De behandeling heeft plaatsgevonden op 13 maart 2024 te Utrecht.

Partijen zijn tijdig en behoorlijk opgeroepen ter zitting te verschijnen.

De ondernemer heeft geen gebruik gemaakt van de mogelijkheid een verweerschrift in te dienen of ter zitting zijn standpunt nader toe te lichten.

Onderwerp van het geschil
De consument heeft de klacht voorgelegd aan de ondernemer.

Het geschil betreft de vraag of de consument aanspraak kan maken op een vaste abonnementsprijs op basis van zijn twee jaar durend sportabonnement uit 2017.

Standpunt van de consument
Voor het standpunt van de consument verwijst de commissie naar de overgelegde stukken. In de kern komt het standpunt op het volgende neer.

Ik heb per 1 mei 2017 bij [de ondernemer] (nu [de ondernemer]) een tweejarig sportabonnement afgesloten. Deze sportschool is geschikt voor mij gezien mijn handicap. Mijn standpunt is dat de prijs van € 11,95 per maand ook na deze periode van twee jaar blijft gelden.

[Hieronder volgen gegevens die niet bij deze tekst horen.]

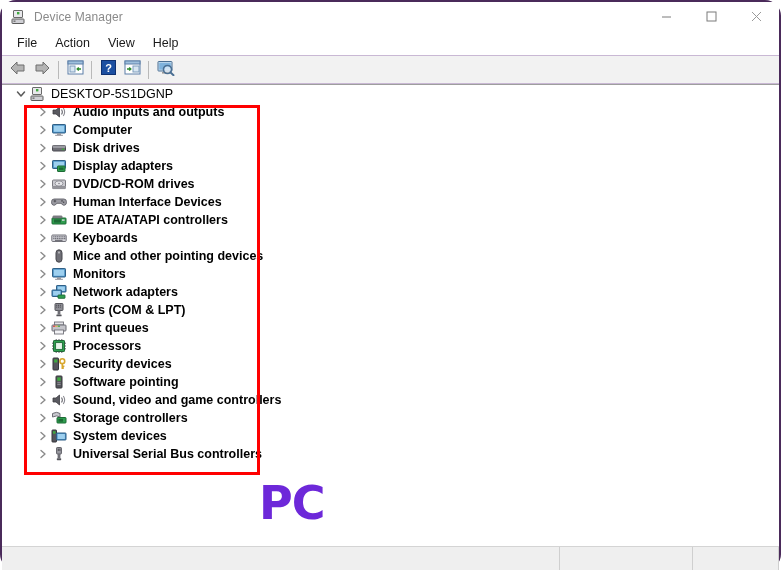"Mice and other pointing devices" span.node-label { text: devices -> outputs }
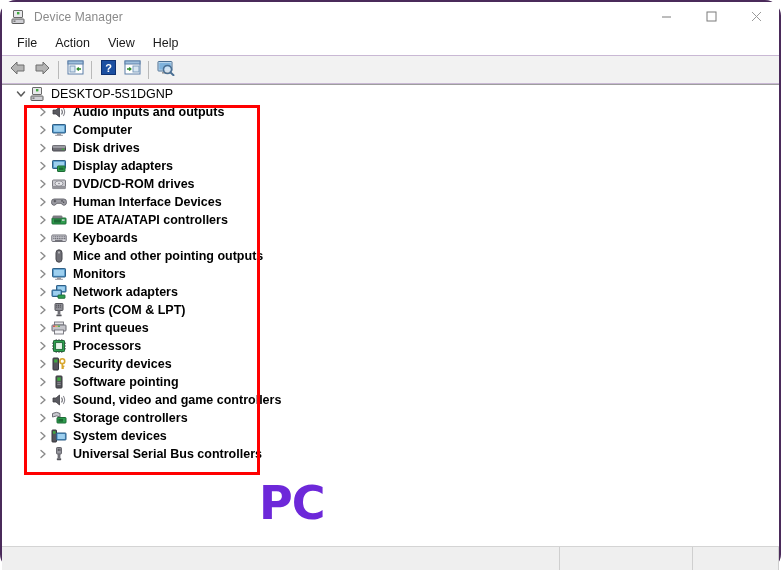"Print queues" div.tree-row { order: before "Processors" -> after "Processors" }
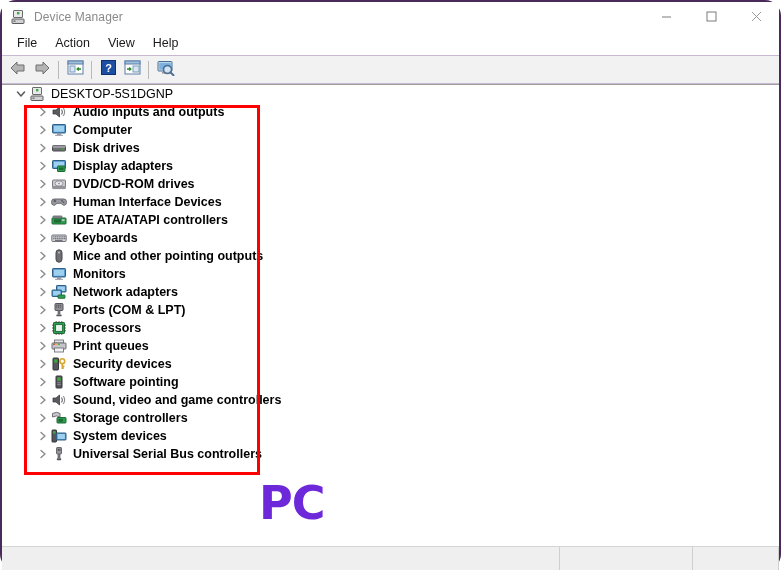"TREND" span.logo-word { html: none -> <span> <span>TREND</span> <span></span> <span> <svg> <path></path> </svg> </span> </span> }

Medio 2019 stelde [de ondernemer] dat de prijs naar circa € 15,– per maand zou moeten worden verhoogd. Volgens hen zou de vaste prijs namelijk maar voor die twee jaar gelden. Ik heb daar bezwaar tegen aangetekend en ben het bedrag van € 11,95 per maand blijven betalen. Dat deed ik steeds voor een periode van zes maanden vooruit. [De ondernemer] heeft dit geaccepteerd, ze zijn er niet meer op teruggekomen namelijk.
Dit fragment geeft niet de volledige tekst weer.